== Modification records ==
========================================

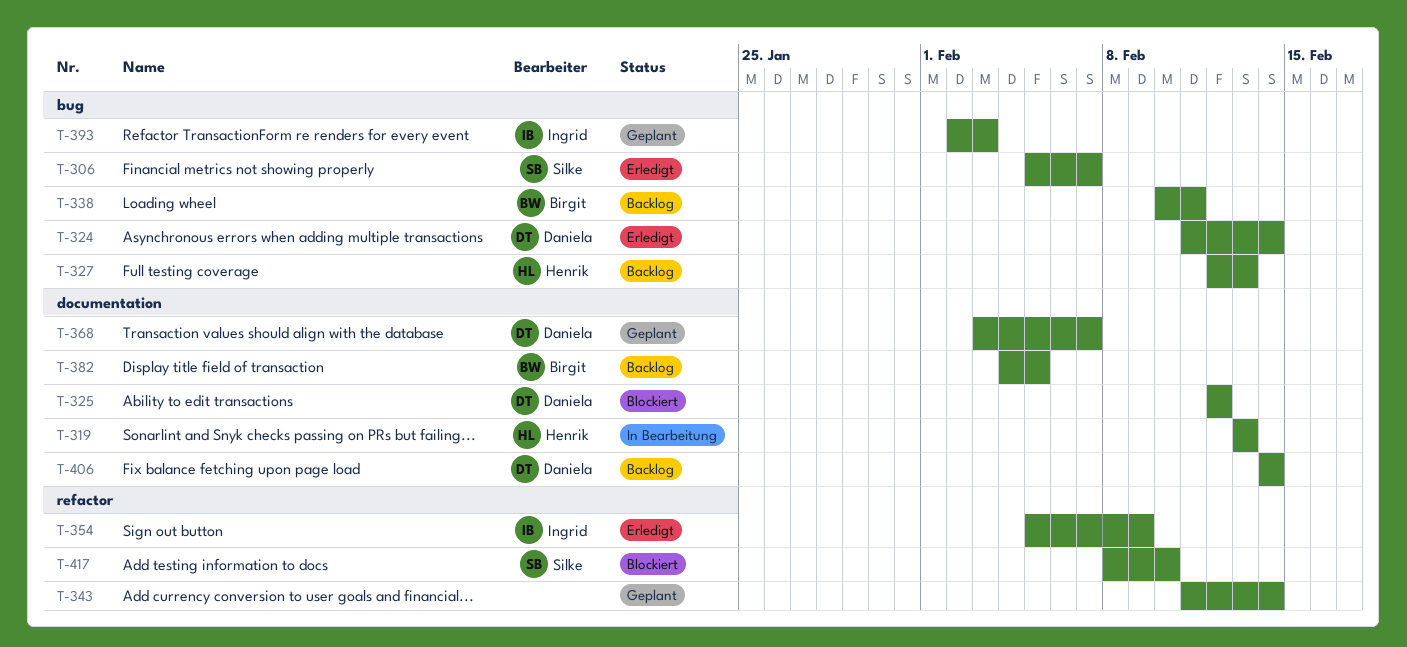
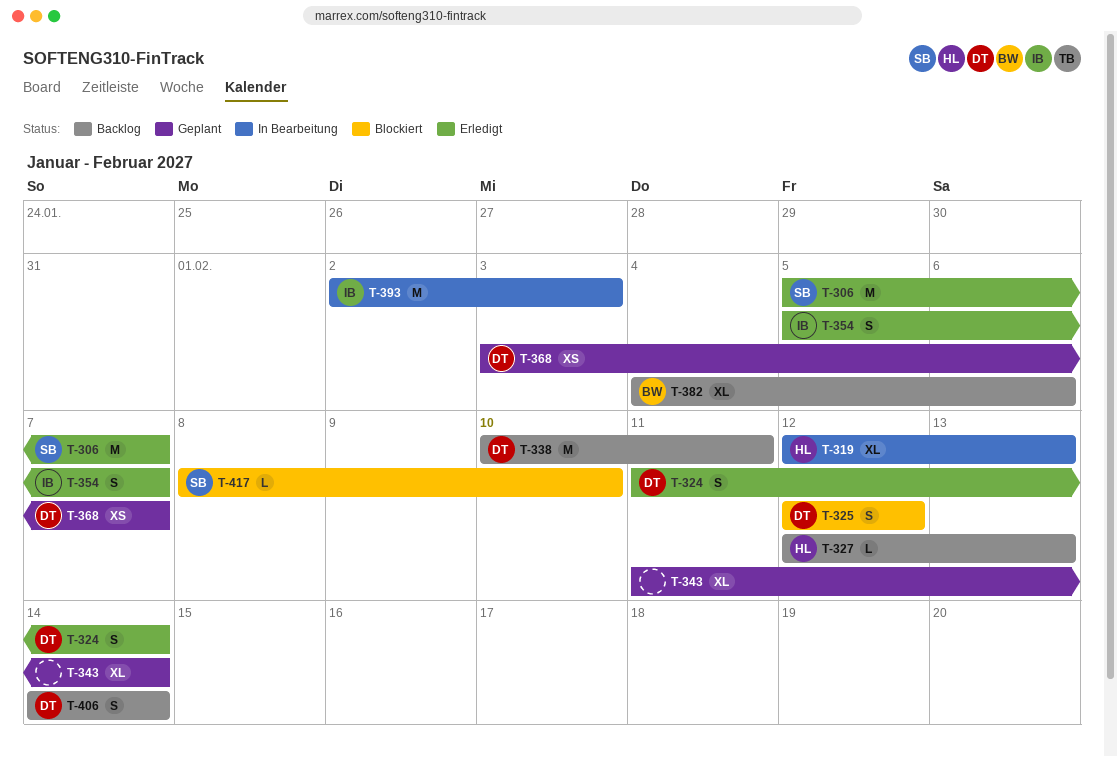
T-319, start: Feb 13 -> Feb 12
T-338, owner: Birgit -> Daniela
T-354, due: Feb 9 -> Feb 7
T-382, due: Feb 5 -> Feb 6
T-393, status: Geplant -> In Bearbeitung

========================================

== To do ==
Output exactly what runs from the line with "T-338, owner: Birgit -> Daniela" to the final line above, both lines included, and nothing else.

== Written answer ==
T-338, owner: Birgit -> Daniela
T-354, due: Feb 9 -> Feb 7
T-382, due: Feb 5 -> Feb 6
T-393, status: Geplant -> In Bearbeitung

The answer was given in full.